Pope Francis kissed Our Lord’s carved feet, and put his right hand to the cloth that covered His nakedness, and made the Sign of the Cross, as voices could be heard singing the Parce, Domine — “Spare, O Lord, Thy people, be not angry with us forever” — an antiphon taken from the book of the prophet Joel.

Then, as the Adoro te Devote was sung, Pope Francis adored the Living God, substantially present: Body, Blood, Soul, and Divinity, in the Blessed Sacrament.

Vested in a white cope with gold trim, the Pope incensed the Blessed Sacrament and then sat in silence before the monstrance, set on an altar in the basilica’s great doorway. Supplications followed: for relief from the wickedness and snares of Satan; for an end to plague and famine and violence and the tyranny of fear and the spirit of pride and enmity.

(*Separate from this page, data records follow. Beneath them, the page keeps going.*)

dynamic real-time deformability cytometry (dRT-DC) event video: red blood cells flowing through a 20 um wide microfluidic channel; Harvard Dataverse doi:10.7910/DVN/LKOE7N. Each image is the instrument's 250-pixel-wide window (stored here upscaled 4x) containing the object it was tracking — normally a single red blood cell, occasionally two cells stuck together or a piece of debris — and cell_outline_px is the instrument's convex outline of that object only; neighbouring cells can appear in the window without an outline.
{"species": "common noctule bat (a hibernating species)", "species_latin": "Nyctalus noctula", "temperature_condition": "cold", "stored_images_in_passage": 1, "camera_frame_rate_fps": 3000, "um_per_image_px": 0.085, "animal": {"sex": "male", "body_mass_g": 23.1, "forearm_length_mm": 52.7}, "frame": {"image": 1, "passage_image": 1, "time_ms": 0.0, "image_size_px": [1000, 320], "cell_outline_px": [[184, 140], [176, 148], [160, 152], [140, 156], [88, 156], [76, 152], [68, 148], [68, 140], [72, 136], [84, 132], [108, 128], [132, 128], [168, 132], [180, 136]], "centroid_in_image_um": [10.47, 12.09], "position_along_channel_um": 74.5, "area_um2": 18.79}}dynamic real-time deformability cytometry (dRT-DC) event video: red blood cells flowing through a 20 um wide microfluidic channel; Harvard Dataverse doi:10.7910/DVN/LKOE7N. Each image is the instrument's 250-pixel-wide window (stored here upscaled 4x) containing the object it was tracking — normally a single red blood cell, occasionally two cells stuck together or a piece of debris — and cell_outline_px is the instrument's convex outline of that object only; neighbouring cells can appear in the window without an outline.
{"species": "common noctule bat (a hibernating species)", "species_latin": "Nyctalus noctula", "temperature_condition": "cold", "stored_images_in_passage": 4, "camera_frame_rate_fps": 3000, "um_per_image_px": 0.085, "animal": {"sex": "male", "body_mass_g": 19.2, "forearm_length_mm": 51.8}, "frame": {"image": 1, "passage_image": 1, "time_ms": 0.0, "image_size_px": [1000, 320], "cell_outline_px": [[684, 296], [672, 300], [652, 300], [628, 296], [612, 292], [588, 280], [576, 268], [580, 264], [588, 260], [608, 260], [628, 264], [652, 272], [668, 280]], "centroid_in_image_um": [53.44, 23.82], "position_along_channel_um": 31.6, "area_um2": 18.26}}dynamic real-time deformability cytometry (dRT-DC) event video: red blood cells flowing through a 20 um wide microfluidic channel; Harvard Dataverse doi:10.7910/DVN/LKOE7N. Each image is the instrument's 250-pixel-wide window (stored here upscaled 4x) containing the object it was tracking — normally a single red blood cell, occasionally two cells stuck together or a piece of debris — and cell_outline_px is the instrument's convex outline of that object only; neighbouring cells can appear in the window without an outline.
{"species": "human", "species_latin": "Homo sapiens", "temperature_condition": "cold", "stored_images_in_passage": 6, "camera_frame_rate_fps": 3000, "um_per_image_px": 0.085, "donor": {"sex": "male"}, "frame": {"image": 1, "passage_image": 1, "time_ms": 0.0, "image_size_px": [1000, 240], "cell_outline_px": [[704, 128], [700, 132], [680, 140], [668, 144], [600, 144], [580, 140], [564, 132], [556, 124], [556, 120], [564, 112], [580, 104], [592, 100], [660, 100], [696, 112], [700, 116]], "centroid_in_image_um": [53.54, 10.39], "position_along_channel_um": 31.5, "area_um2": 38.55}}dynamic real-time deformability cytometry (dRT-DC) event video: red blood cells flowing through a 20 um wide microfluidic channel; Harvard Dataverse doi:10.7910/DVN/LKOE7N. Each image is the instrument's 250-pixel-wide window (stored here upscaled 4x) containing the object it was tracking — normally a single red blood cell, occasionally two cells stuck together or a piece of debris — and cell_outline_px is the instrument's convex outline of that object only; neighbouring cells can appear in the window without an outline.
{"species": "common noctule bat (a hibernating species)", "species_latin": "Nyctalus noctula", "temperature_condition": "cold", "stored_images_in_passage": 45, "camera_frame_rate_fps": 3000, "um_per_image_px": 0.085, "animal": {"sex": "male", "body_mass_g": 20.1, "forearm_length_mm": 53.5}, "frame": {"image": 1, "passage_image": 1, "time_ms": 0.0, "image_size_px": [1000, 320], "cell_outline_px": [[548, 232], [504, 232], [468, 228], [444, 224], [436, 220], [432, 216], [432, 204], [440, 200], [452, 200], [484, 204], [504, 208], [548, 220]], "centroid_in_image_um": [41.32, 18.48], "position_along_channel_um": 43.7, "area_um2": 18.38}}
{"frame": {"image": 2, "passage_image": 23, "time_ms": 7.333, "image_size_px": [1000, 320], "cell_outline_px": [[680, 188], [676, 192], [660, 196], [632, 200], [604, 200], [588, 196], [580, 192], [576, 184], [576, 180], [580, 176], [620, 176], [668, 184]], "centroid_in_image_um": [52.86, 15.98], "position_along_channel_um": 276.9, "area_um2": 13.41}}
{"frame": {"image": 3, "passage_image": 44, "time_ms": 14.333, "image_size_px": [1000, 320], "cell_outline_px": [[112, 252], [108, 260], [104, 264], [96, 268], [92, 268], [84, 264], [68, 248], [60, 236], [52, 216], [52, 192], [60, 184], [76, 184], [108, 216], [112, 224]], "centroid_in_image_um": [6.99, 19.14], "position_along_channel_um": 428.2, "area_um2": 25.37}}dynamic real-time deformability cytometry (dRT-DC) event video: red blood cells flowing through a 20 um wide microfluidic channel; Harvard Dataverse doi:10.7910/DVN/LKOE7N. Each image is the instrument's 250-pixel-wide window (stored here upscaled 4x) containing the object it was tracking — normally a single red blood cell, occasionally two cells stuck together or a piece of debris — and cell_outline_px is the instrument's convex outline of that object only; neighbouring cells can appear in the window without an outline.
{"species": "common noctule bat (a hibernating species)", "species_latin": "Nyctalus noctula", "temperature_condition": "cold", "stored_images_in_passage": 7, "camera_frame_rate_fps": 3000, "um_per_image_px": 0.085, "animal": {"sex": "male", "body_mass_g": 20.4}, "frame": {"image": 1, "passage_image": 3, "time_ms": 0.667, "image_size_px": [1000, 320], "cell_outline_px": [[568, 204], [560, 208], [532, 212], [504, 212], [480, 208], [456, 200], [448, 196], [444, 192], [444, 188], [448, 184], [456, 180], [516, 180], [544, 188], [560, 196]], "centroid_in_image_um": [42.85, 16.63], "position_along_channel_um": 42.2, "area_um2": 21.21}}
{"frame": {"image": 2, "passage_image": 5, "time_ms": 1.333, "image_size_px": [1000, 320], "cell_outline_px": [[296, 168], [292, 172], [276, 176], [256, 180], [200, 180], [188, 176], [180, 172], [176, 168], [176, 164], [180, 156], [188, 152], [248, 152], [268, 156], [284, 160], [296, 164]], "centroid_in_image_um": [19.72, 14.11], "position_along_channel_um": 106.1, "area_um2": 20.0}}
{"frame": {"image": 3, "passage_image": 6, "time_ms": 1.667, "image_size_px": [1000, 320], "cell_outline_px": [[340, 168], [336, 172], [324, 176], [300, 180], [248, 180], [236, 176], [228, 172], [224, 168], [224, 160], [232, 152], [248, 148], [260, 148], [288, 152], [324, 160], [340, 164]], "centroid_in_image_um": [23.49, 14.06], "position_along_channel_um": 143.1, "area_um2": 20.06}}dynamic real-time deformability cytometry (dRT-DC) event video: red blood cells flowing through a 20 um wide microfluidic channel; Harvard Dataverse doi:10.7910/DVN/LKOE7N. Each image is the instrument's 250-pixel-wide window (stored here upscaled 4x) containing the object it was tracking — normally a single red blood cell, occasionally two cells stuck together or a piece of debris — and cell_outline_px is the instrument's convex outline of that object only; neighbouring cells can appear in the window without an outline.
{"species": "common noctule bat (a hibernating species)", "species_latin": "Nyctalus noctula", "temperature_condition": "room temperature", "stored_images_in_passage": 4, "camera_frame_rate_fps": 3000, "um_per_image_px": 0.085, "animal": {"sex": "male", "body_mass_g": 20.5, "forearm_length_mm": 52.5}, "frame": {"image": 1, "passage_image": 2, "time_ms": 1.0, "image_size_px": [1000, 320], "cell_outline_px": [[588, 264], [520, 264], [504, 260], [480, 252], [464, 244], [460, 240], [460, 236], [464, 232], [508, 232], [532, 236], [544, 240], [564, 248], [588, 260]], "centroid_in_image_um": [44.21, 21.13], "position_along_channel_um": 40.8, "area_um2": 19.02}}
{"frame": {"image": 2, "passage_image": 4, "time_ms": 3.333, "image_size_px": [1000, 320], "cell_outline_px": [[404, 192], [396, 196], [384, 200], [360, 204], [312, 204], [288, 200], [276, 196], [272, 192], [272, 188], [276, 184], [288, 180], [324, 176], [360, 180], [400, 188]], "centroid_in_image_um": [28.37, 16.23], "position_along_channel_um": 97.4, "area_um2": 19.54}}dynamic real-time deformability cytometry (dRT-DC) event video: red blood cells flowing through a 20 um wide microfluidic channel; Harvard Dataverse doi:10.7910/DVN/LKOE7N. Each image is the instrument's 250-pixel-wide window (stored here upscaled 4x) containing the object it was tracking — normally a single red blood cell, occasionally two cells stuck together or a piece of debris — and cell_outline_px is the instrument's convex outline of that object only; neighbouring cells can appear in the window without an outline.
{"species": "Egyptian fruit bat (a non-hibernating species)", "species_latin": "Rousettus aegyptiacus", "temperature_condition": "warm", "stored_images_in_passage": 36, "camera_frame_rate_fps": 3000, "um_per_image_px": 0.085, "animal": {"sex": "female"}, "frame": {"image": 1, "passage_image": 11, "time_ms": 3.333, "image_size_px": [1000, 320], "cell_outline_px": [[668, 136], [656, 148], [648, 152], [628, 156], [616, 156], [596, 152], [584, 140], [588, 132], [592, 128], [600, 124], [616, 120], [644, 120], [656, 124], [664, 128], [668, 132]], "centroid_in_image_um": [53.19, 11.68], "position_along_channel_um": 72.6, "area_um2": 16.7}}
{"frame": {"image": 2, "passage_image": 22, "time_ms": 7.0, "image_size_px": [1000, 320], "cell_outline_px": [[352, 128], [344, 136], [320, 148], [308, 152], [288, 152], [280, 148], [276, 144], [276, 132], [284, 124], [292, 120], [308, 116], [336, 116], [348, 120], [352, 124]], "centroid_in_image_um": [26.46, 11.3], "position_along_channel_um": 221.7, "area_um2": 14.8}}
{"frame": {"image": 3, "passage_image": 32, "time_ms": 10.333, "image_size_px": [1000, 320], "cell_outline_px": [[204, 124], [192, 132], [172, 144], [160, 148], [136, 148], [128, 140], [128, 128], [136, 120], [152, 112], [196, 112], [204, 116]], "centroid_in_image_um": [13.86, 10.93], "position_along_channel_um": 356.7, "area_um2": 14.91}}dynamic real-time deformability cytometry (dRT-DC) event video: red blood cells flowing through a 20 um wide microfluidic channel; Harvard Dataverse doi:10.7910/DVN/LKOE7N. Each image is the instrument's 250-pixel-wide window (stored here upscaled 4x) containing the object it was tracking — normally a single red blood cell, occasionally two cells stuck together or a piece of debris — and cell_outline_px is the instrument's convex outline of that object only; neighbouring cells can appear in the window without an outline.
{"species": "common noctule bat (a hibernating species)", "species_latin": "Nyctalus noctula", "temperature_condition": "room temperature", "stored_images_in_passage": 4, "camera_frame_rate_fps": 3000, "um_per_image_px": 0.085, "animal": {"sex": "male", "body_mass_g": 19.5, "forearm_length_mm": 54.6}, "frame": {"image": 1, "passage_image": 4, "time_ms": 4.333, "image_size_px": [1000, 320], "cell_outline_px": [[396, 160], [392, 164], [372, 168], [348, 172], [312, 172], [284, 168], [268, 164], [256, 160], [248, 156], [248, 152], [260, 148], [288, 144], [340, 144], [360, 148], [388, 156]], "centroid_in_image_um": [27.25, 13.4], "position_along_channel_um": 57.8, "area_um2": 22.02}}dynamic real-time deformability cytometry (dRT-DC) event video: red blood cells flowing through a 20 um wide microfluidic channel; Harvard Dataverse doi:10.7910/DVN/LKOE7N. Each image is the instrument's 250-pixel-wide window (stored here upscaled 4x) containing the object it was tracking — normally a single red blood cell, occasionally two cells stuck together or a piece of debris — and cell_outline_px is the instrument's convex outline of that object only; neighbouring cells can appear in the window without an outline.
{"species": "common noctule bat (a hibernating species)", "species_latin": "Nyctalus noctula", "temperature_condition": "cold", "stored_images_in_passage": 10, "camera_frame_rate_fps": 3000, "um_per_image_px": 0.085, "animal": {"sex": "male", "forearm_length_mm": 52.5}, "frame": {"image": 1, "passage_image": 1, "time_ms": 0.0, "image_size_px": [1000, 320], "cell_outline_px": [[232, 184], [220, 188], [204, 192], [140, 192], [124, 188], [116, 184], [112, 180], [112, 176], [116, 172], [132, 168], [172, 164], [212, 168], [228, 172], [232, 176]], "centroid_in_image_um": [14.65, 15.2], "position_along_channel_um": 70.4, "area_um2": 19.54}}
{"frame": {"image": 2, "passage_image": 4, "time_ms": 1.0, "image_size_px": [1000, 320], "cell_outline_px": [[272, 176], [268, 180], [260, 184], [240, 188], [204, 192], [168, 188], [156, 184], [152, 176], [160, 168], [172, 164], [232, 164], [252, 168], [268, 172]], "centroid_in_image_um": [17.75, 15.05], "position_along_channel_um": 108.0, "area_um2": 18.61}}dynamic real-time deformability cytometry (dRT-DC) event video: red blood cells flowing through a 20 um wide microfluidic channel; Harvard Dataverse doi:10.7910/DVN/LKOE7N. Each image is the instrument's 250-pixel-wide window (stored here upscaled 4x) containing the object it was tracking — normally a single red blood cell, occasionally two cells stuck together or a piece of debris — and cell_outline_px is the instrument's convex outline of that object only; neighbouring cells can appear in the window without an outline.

Ministers wrapped Pope Francis in a humeral veil, and he took the monstrance to the steps before the basilica, and he blessed the city and the world. Bells pealed and a siren wailed — almost the only noise beside the steady beat of rain — as the city and the world received the blessing.

Finally, we heard the Divine Praises and the Laudate Dominum omnes gentes: “Praise the Lord, all ye nations: praise him, all ye peoples. For His mercy is confirmed upon us: and the truth of the Lord remaineth for ever.” The ministers carried the Body of Christ in the monstrance to the reservation chapel, and Christ’s Vicar on Earth, visibly pained and fairly hobbling, made his way out of the church and towards home.